#### TASK PROMPT:
On the basis of the records below, report how many lines contain the word "handful". Nothing else should be given.

**** DATA PROVIDED ****

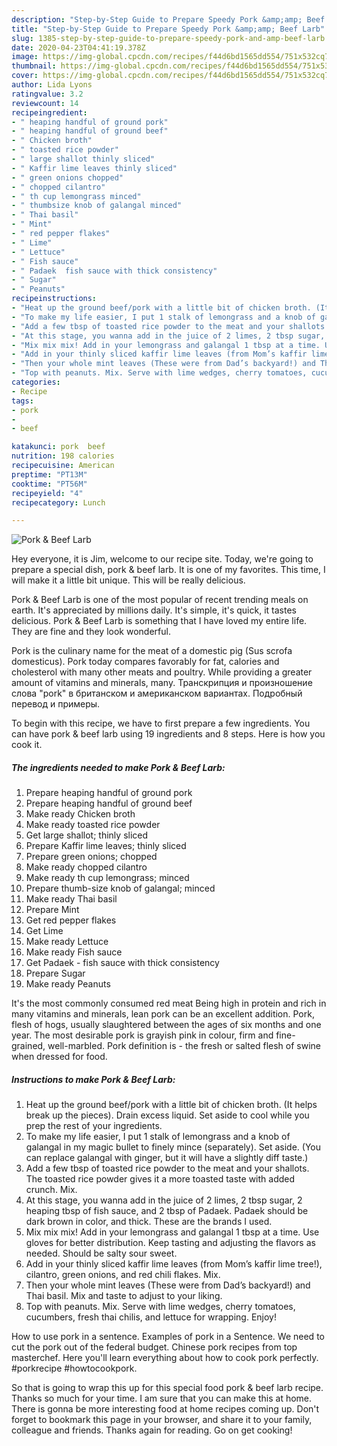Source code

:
 ```yaml
---
description: "Step-by-Step Guide to Prepare Speedy Pork &amp;amp; Beef Larb"
title: "Step-by-Step Guide to Prepare Speedy Pork &amp;amp; Beef Larb"
slug: 1385-step-by-step-guide-to-prepare-speedy-pork-and-amp-beef-larb
date: 2020-04-23T04:41:19.378Z
image: https://img-global.cpcdn.com/recipes/f44d6bd1565dd554/751x532cq70/pork-beef-larb-recipe-main-photo.jpg
thumbnail: https://img-global.cpcdn.com/recipes/f44d6bd1565dd554/751x532cq70/pork-beef-larb-recipe-main-photo.jpg
cover: https://img-global.cpcdn.com/recipes/f44d6bd1565dd554/751x532cq70/pork-beef-larb-recipe-main-photo.jpg
author: Lida Lyons
ratingvalue: 3.2
reviewcount: 14
recipeingredient:
- " heaping handful of ground pork"
- " heaping handful of ground beef"
- " Chicken broth"
- " toasted rice powder"
- " large shallot thinly sliced"
- " Kaffir lime leaves thinly sliced"
- " green onions chopped"
- " chopped cilantro"
- " th cup lemongrass minced"
- " thumbsize knob of galangal minced"
- " Thai basil"
- " Mint"
- " red pepper flakes"
- " Lime"
- " Lettuce"
- " Fish sauce"
- " Padaek  fish sauce with thick consistency"
- " Sugar"
- " Peanuts"
recipeinstructions:
- "Heat up the ground beef/pork with a little bit of chicken broth. (It helps break up the pieces). Drain excess liquid. Set aside to cool while you prep the rest of your ingredients."
- "To make my life easier, I put 1 stalk of lemongrass and a knob of galangal in my magic bullet to finely mince (separately). Set aside. (You can replace galangal with ginger, but it will have a slightly diff taste.)"
- "Add a few tbsp of toasted rice powder to the meat and your shallots. The toasted rice powder gives it a more toasted taste with added crunch. Mix."
- "At this stage, you wanna add in the juice of 2 limes, 2 tbsp sugar, 2 heaping tbsp of fish sauce, and 2 tbsp of Padaek. Padaek should be dark brown in color, and thick. These are the brands I used."
- "Mix mix mix! Add in your lemongrass and galangal 1 tbsp at a time. Use gloves for better distribution. Keep tasting and adjusting the flavors as needed. Should be salty sour sweet."
- "Add in your thinly sliced kaffir lime leaves (from Mom’s kaffir lime tree!), cilantro, green onions, and red chili flakes. Mix."
- "Then your whole mint leaves (These were from Dad’s backyard!) and Thai basil. Mix and taste to adjust to your liking."
- "Top with peanuts. Mix. Serve with lime wedges, cherry tomatoes, cucumbers, fresh thai chilis, and lettuce for wrapping. Enjoy!"
categories:
- Recipe
tags:
- pork
- 
- beef

katakunci: pork  beef 
nutrition: 198 calories
recipecuisine: American
preptime: "PT13M"
cooktime: "PT56M"
recipeyield: "4"
recipecategory: Lunch

---
```



![Pork &amp; Beef Larb](https://img-global.cpcdn.com/recipes/f44d6bd1565dd554/751x532cq70/pork-beef-larb-recipe-main-photo.jpg)

Hey everyone, it is Jim, welcome to our recipe site. Today, we're going to prepare a special dish, pork &amp; beef larb. It is one of my favorites. This time, I will make it a little bit unique. This will be really delicious.

Pork &amp; Beef Larb is one of the most popular of recent trending meals on earth. It's appreciated by millions daily. It's simple, it's quick, it tastes delicious. Pork &amp; Beef Larb is something that I have loved my entire life. They are fine and they look wonderful.

Pork is the culinary name for the meat of a domestic pig (Sus scrofa domesticus). Pork today compares favorably for fat, calories and cholesterol with many other meats and poultry. While providing a greater amount of vitamins and minerals, many. Транскрипция и произношение слова &#34;pork&#34; в британском и американском вариантах. Подробный перевод и примеры.


To begin with this recipe, we have to first prepare a few ingredients. You can have pork &amp; beef larb using 19 ingredients and 8 steps. Here is how you cook it.

<!--inarticleads1-->

##### The ingredients needed to make Pork &amp; Beef Larb:

1. Prepare  heaping handful of ground pork
1. Prepare  heaping handful of ground beef
1. Make ready  Chicken broth
1. Make ready  toasted rice powder
1. Get  large shallot; thinly sliced
1. Prepare  Kaffir lime leaves; thinly sliced
1. Prepare  green onions; chopped
1. Make ready  chopped cilantro
1. Make ready  th cup lemongrass; minced
1. Prepare  thumb-size knob of galangal; minced
1. Make ready  Thai basil
1. Prepare  Mint
1. Get  red pepper flakes
1. Get  Lime
1. Make ready  Lettuce
1. Make ready  Fish sauce
1. Get  Padaek - fish sauce with thick consistency
1. Prepare  Sugar
1. Make ready  Peanuts


It&#39;s the most commonly consumed red meat Being high in protein and rich in many vitamins and minerals, lean pork can be an excellent addition. Pork, flesh of hogs, usually slaughtered between the ages of six months and one year. The most desirable pork is grayish pink in colour, firm and fine-grained, well-marbled. Pork definition is - the fresh or salted flesh of swine when dressed for food. 

<!--inarticleads2-->

##### Instructions to make Pork &amp; Beef Larb:

1. Heat up the ground beef/pork with a little bit of chicken broth. (It helps break up the pieces). Drain excess liquid. Set aside to cool while you prep the rest of your ingredients.
1. To make my life easier, I put 1 stalk of lemongrass and a knob of galangal in my magic bullet to finely mince (separately). Set aside. (You can replace galangal with ginger, but it will have a slightly diff taste.)
1. Add a few tbsp of toasted rice powder to the meat and your shallots. The toasted rice powder gives it a more toasted taste with added crunch. Mix.
1. At this stage, you wanna add in the juice of 2 limes, 2 tbsp sugar, 2 heaping tbsp of fish sauce, and 2 tbsp of Padaek. Padaek should be dark brown in color, and thick. These are the brands I used.
1. Mix mix mix! Add in your lemongrass and galangal 1 tbsp at a time. Use gloves for better distribution. Keep tasting and adjusting the flavors as needed. Should be salty sour sweet.
1. Add in your thinly sliced kaffir lime leaves (from Mom’s kaffir lime tree!), cilantro, green onions, and red chili flakes. Mix.
1. Then your whole mint leaves (These were from Dad’s backyard!) and Thai basil. Mix and taste to adjust to your liking.
1. Top with peanuts. Mix. Serve with lime wedges, cherry tomatoes, cucumbers, fresh thai chilis, and lettuce for wrapping. Enjoy!


How to use pork in a sentence. Examples of pork in a Sentence. We need to cut the pork out of the federal budget. Chinese pork recipes from top masterchef. Here you&#39;ll learn everything about how to cook pork perfectly. #porkrecipe #howtocookpork. 

So that is going to wrap this up for this special food pork &amp; beef larb recipe. Thanks so much for your time. I am sure that you can make this at home. There is gonna be more interesting food at home recipes coming up. Don't forget to bookmark this page in your browser, and share it to your family, colleague and friends. Thanks again for reading. Go on get cooking!
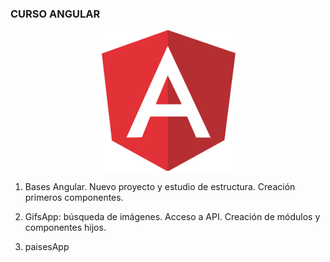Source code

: ### CURSO ANGULAR

<p align="center">
  <img src="/assets/angular.png" alt="logo Angular">
</p>

1. Bases Angular. Nuevo proyecto y estudio de estructura. Creación primeros componentes.

2. GifsApp: búsqueda de imágenes. Acceso a API. Creación de módulos y componentes hijos.

3. paisesApp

****

#### RESPONSE TO THIS TASK:
4